» Extracted text:
---

Metadata¶
Every time dbt Cloud runs a project, it generates and stores information about the project. The metadata includes details about your project’s models, sources, and other nodes along with their execution results. With the dbt Cloud Discovery API, you can query this comprehensive information to gain a better understanding of your DAG and the data it produces.
By leveraging the metadata in dbt Cloud, you can create systems for data monitoring and alerting, lineage exploration, and automated reporting. This can help you improve data discovery, data quality, and pipeline operations within your organization.
The metadata property on the dbtCloudClient class contains a single method, query, that allows a user to interact with the Discovery API.
If you're unfamiliar either with the Schema to query or even how to write a GraphQL query, I highly recommend going to the dbt Cloud Discovery API playground. You'll be able to interactively explore the Schema while watching it write a GraphQL query for you!
Usage¶
The metadata property on the dbtCloudClient class has a single method to pass a query string and variables that will be submitted in the payload with the query. It's important to note that as a default this package will use the beta endpoint at https://metadata.cloud.getdbt.com/beta/graphql (or your particular host). As of this writing, there are many more beta fields that allow for a user to retrieve performance, lineage, recommendations, and much more! If you don't want to use the beta endpoint, construct your dbtCloudClient as follows:
from dbtc import dbtCloudClient
# Assuming I have `DBT_CLOUD_SERVICE_TOKEN` as an env var
client = dbtCloudClient(use_beta_endpoint=False)

---

» To do: Continue the dbt Cloud metadata documentation from the point where it stops.

» Supplied information:
---

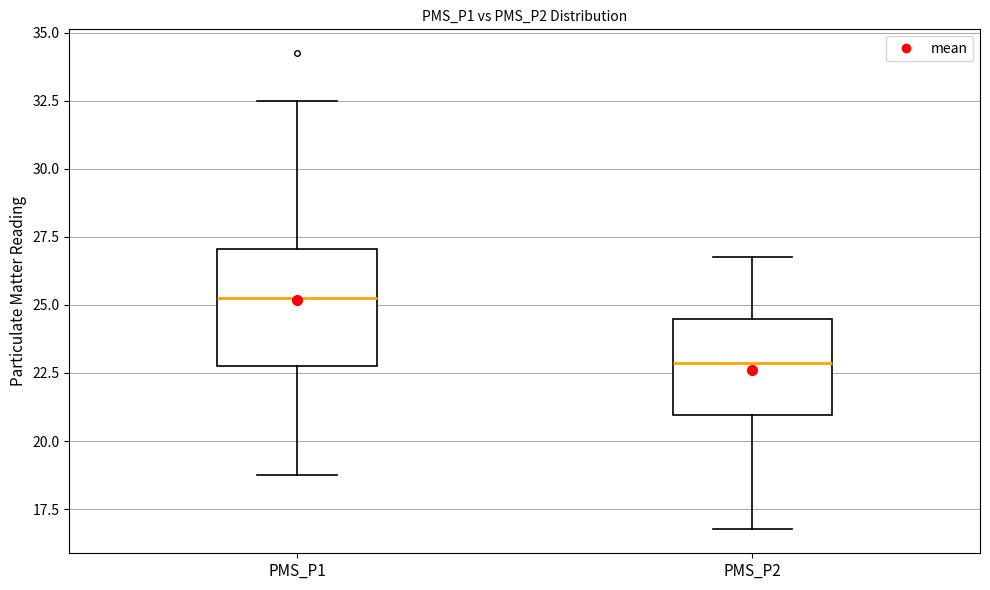

Which box is the tallest, from its lower edge to its upper edge?

PMS_P1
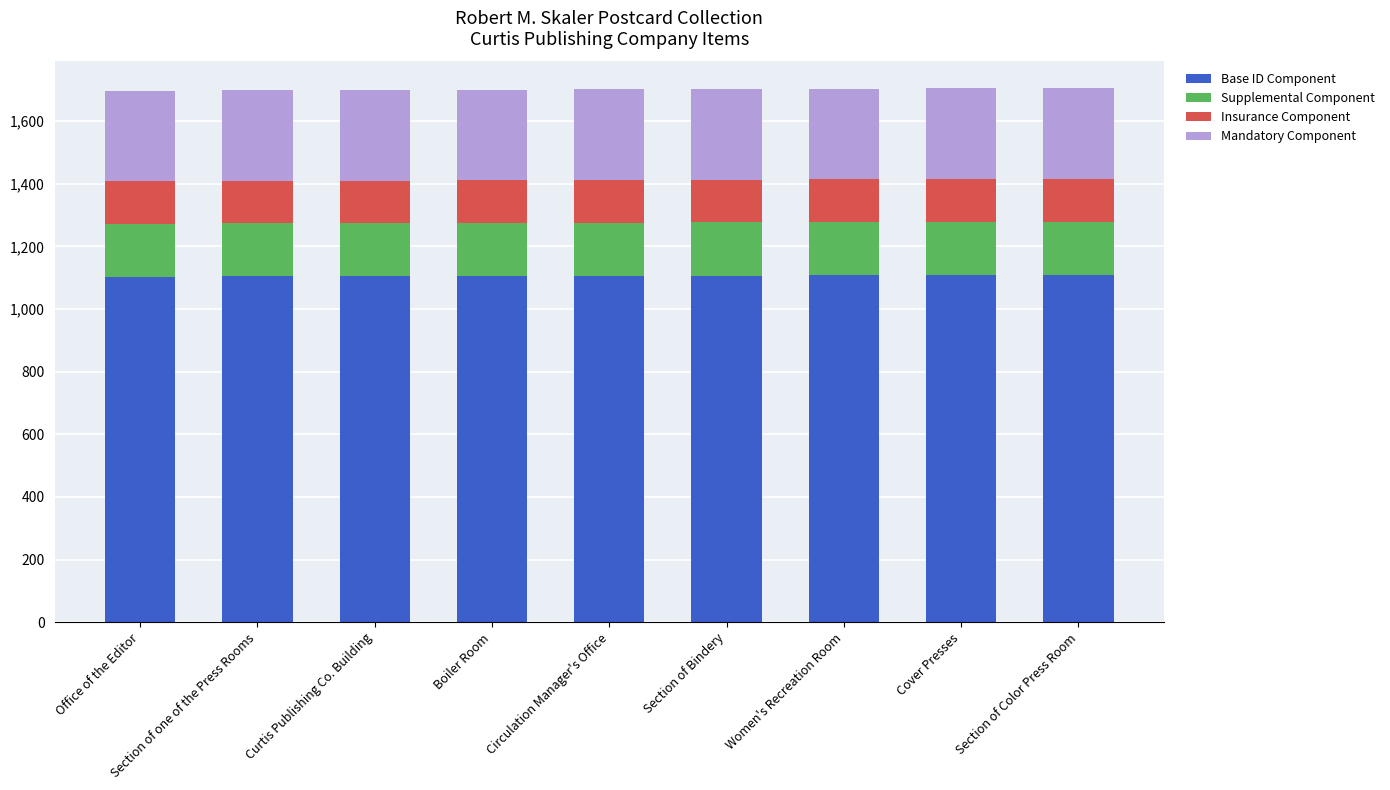

Is it true that Base ID Component equals 1106.3 at Section of Bindery?

True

---

» Reply:
# Now all calls to the metadata service will use https://metadata.<host>.com/graphql
client.metadata.query(...)
query¶
Query the Discovery API
Parameters:
| Name | Type | Description | Default |
|---|---|---|---|
query |
str
|
The GraphQL query to execute. |
required |
variables |
Dict
|
Dictionary containing the variables to include in the payload of the request. Defaults to None. |
None
|
max_pages |
int
|
The max number of pages to paginate through when Defaults to None. |
None
|
paginated_request_to_list |
bool
|
When paginating through a request, the elements of the list within each request will be combined into a single list of dictionaries. Defaults to True. |
True
|
Returns:
| Type | Description |
|---|---|
Union[List[Dict], Dict]
|
Union[List[Dict], Dict]: description |
Examples:
Assuming that client is an instance of dbtCloudClient
query = '''
query ($environmentId: BigInt!, $first: Int!) {
environment(id: $environmentId) {
definition {
metrics(first: $first) {
edges {
node {
name
description
type
formula
filter
tags
parents {
name
resourceType
}
}
}
}
}
}
}
'''
variables = {'environmentId': 1, 'first': 500}
data = client.metadata.query(query, variables)
client.metadata.query(query, variables)